What you need to do —
Every line in the records below between the one holding "Witness Statement for TLAB" and the one holding "Policy Division, Planning Department", inclusive, is to be set down exactly; all other lines are to be left out.

Provided data —
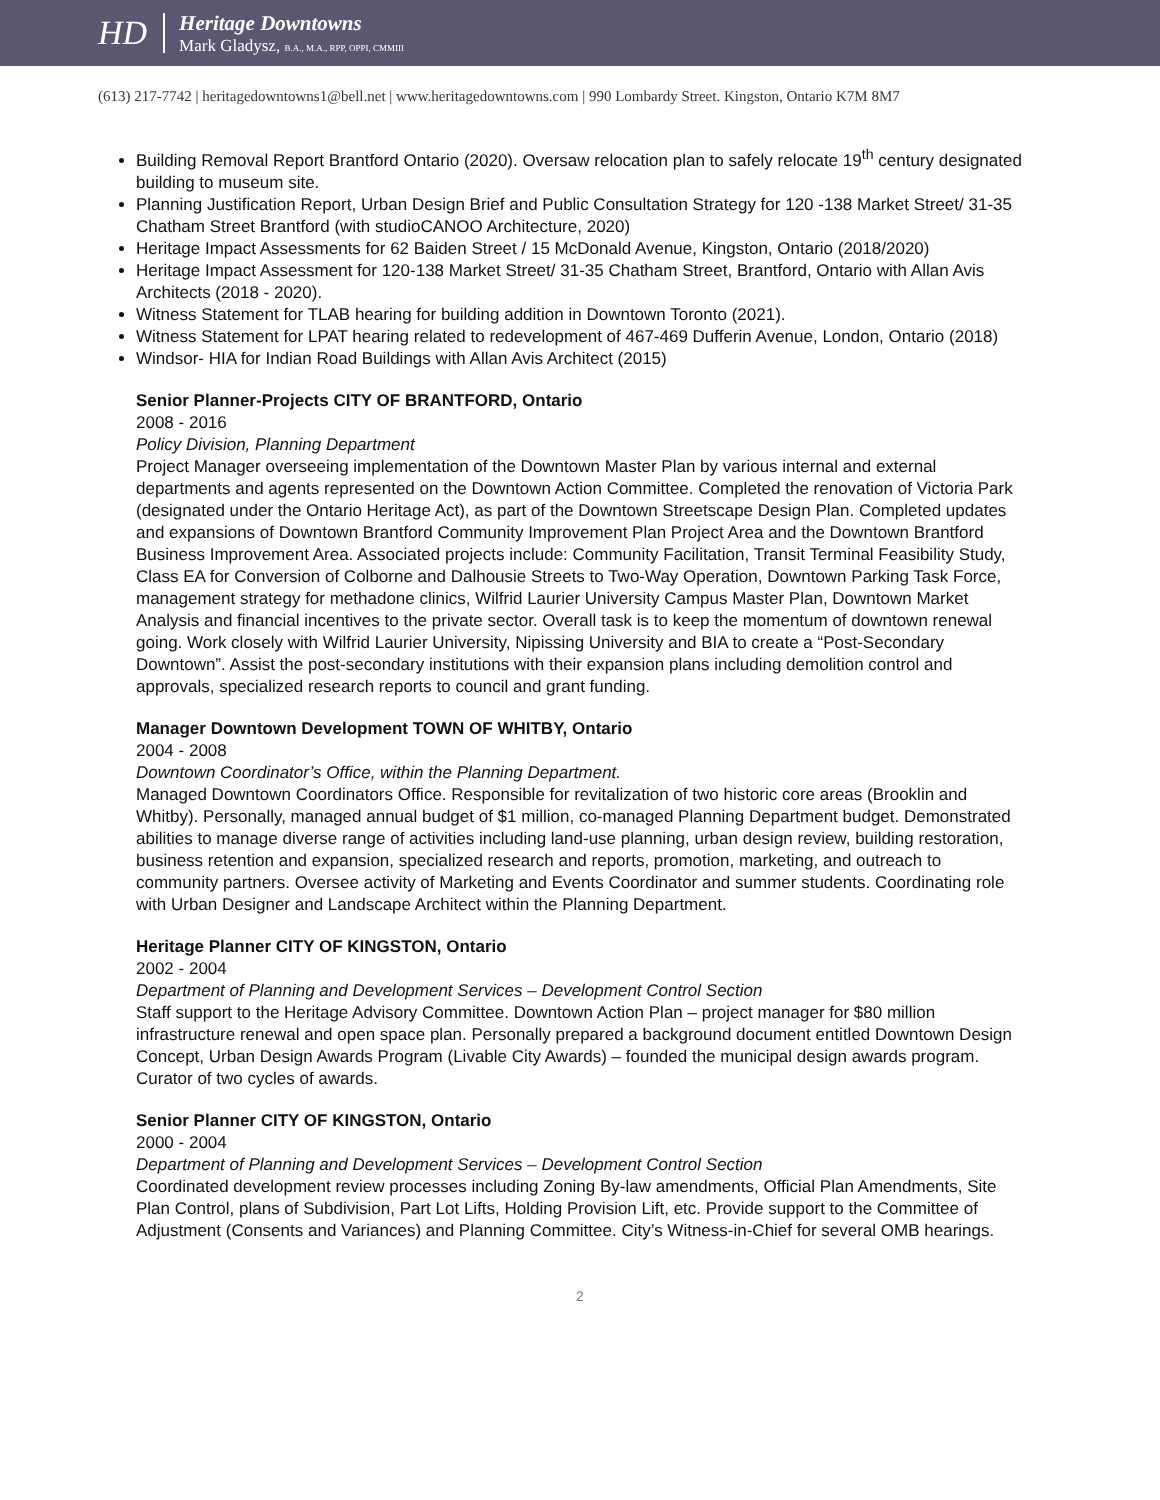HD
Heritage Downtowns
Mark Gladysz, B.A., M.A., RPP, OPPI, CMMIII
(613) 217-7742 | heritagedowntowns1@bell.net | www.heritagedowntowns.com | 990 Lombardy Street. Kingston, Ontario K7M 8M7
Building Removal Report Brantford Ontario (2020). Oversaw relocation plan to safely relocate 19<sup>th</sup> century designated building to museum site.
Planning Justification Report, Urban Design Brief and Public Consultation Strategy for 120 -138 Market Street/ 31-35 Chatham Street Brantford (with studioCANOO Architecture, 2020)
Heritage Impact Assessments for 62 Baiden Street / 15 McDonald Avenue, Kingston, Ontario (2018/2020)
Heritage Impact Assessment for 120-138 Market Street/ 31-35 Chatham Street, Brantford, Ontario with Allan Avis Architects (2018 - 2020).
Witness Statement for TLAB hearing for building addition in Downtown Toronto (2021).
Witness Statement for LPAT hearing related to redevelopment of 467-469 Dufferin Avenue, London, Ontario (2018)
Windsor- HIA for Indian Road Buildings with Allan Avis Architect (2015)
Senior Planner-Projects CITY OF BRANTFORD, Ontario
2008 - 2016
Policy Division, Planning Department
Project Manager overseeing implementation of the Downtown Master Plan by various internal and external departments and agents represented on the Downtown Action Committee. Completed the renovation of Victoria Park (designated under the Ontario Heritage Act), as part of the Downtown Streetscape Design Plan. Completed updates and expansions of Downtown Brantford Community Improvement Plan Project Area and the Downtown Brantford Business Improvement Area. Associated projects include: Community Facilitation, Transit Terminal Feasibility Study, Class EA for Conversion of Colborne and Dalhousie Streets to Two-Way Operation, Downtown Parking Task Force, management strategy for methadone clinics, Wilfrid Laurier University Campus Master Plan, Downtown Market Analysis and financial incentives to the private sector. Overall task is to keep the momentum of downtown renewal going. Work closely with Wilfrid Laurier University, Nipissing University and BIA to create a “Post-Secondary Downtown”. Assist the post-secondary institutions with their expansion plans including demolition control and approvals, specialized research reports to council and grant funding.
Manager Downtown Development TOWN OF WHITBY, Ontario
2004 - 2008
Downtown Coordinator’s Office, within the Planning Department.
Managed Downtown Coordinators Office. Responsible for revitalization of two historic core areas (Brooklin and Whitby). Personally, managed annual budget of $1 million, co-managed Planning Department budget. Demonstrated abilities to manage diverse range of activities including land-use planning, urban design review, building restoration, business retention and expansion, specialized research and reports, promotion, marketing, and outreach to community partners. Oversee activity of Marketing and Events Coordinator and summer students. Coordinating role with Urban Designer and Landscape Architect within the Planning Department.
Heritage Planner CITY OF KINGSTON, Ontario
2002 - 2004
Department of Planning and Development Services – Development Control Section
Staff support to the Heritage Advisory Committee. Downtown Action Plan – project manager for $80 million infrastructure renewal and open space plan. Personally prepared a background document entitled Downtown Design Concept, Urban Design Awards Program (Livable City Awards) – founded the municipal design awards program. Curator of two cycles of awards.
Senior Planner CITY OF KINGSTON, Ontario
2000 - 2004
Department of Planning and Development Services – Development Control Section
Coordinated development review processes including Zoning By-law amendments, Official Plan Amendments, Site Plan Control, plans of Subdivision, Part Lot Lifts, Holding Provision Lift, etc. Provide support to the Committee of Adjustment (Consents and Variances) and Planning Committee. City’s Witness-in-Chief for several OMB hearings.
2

Response —
Witness Statement for TLAB hearing for building addition in Downtown Toronto (2021).
Witness Statement for LPAT hearing related to redevelopment of 467-469 Dufferin Avenue, London, Ontario (2018)
Windsor- HIA for Indian Road Buildings with Allan Avis Architect (2015)
Senior Planner-Projects CITY OF BRANTFORD, Ontario
2008 - 2016
Policy Division, Planning Department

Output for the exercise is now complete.